Bruxelles, 02/12/2004 (Agence Europe) - Nabil Chaath, ministre des Affaires étrangères de l'Autorité palestinienne, a confirmé mercredi devant la commission des Affaires étrangères du Parlement européen la volonté des Palestiniens d'aller vers des élections démocratiques, et a souligné l'importance du scrutin présidentiel du 9 janvier 2005, et des législatives qui devraient suivre au printemps. Mais il a aussi insisté sur les difficultés à surmonter, et a appelé l'Europe à jouer un rôle de chef de file dans les initiatives qui faciliteront le déroulement de ces élections. « Nous venons de perdre notre leader historique. Les Palestiniens sont en difficulté pour aller de l'avant, mais nous avons choisi la voie démocratique, en dépit des risques », a déclaré le ministre. Tempérant l'optimisme euphorique qui règne, selon lui, dans certains milieux diplomatiques, il préfère parler « d'opportunité » plutôt que «de boulevard d'opportunité » qui s'offre à la paix. Car il attend des gestes de la part d'Israël. L'Autorité palestinienne, pour sa part, s'emploie à modifier ses lois électorales, ce qui pourrait influer sur le résultat des élections législatives, a-t-il souligné. « Nous allons vers un système mixte où 50% des élus bénéficieront du système proportionnel et 50%, du système majoritaire. Cette procédure présente un risque pour le Fatah.
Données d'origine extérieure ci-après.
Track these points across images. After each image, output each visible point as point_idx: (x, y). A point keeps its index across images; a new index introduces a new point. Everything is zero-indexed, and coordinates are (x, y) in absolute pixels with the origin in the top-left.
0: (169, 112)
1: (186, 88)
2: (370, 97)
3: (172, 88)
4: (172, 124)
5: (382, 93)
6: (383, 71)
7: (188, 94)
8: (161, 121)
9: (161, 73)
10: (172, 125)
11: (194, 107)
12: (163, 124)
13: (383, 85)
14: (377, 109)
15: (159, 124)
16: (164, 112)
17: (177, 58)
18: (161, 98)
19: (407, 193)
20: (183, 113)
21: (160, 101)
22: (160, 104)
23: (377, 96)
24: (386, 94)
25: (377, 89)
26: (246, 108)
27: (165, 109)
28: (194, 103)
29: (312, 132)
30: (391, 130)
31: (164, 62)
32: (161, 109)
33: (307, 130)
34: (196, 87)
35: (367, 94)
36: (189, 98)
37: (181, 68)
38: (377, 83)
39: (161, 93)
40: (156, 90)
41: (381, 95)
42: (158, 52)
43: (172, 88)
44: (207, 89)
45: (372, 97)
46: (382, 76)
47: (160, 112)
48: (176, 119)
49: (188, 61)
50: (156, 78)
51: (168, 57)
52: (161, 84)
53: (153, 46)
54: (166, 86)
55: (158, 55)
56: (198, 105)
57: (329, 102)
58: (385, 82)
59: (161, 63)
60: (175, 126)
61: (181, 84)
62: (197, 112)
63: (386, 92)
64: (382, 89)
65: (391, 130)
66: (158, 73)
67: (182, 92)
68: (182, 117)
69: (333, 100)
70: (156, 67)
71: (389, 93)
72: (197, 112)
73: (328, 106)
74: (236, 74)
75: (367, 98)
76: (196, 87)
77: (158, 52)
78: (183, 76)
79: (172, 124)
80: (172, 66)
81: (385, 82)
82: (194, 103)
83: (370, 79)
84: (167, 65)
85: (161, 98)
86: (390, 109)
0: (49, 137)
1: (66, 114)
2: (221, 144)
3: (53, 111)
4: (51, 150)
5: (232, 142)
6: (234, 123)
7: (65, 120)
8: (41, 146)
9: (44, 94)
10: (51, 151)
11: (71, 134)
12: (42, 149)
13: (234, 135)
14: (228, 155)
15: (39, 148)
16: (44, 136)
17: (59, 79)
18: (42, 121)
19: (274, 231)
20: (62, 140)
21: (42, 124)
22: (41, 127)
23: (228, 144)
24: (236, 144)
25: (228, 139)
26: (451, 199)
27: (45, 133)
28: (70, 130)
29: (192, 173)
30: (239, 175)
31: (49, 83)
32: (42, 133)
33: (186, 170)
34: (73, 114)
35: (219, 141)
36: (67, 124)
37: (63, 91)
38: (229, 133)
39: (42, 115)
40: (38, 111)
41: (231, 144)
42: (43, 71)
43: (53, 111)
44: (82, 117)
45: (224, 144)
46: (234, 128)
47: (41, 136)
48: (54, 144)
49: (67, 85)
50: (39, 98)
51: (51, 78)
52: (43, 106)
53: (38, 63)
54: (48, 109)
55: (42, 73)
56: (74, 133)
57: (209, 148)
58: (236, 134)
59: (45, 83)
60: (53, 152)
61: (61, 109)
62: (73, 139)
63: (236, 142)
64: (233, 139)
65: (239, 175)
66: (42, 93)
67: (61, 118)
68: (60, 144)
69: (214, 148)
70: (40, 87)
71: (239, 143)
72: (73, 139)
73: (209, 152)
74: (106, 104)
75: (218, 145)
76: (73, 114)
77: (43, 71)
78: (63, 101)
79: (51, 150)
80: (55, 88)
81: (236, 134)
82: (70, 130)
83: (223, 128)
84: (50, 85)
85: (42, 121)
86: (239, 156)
Mais elle permettra une meilleure représentation des petits partis ». Insistant sur le rôle que l'UE pourrait jouer dans ces élections pour « réduire les risques », Nabil Chaath a appelé l'UE à s'impliquer dans l'observation et l'élaboration des nouvelles lois électorales, à soutenir le processus financièrement et à jouer la médiation politique pour obtenir «un cessez-le-feu et la fin de l'occupation israélienne » qui sont, à ses yeux, les conditions d'un succès du processus électoral.
A propos de l'interdiction faite aux Palestiniens de circuler entre les différentes villes dans les territoires occupés, le ministre a déclaré, en réponse à Adamos Adamou (GUE/NGL, chypriote): « il est clair que les élections seront quasi-impossibles si Israël continue sa politique d'occupation, d'assassinats et de blocage ». M. Chaath estime que « Israël doit respecter ses engagements » en permettant aux Palestiniens qui vivent à Jérusalem-Est de voter, et en cessant ses incursions afin que les élections puissent se dérouler librement. L'Autorité palestinienne a l'intention de reconstruire ses forces de sécurité et de mettre un terme à la présence de « milices indépendantes », a-t-il annoncé. A Véronique de Keyser (socialiste belge) et John Bowis (conservateur britannique) qui lui demandaient s'il comptait négocier avec le Hamas afin de réduire le rôle de l'intégrisme dans les mouvements de résistance, Nabil Chaath a répondu qu'il est difficile de « pousser les gens à rendre leurs armes ». Il a néanmoins le « sentiment que le Hamas et le Jihad islamique sont sur la voie d'engager un cessez-le-feu. ». Il se demande, en revanche, si Israël cesserait ses attaques dans le cas d'un «engagement du Hamas ».
Interrogé par le socialiste français Pierre Schapira sur la décision d'Israël de se retirer de la Bande de Gaza, le ministre palestinien a rappelé qu' « au départ cette décision a été perçue comme problématique, car un retrait unilatéral risque de détruire la feuille de route » du Quartette sur le Proche-Orient. Selon lui toutefois, si certaines conditions sont remplies, le retrait est bienvenu. « Premièrement, le retrait doit être effectué en coopération avec l'Autorité palestinienne. Deuxièmement, il doit s'opérer dans le cadre de la feuille de route. Puis, les Palestiniens doivent bénéficier d'une liberté de circulation totale. Enfin, le retrait doit s'opérer parallèlement au cessez-le-feu », a expliqué le ministre des Affaires étrangères palestinien. Saluant « l'énergie » que met actuellement l'Europe dans la promotion du processus de paix « à travers la feuille de route », M. Chaath s'est dit convaincu que « la résolution de la question palestinienne ôtera aux extrémistes leurs prétextes pour mener une guerre des cultures, qui débouche aujourd'hui aussi bien sur l'antisémitisme que sur l'islamophobie ».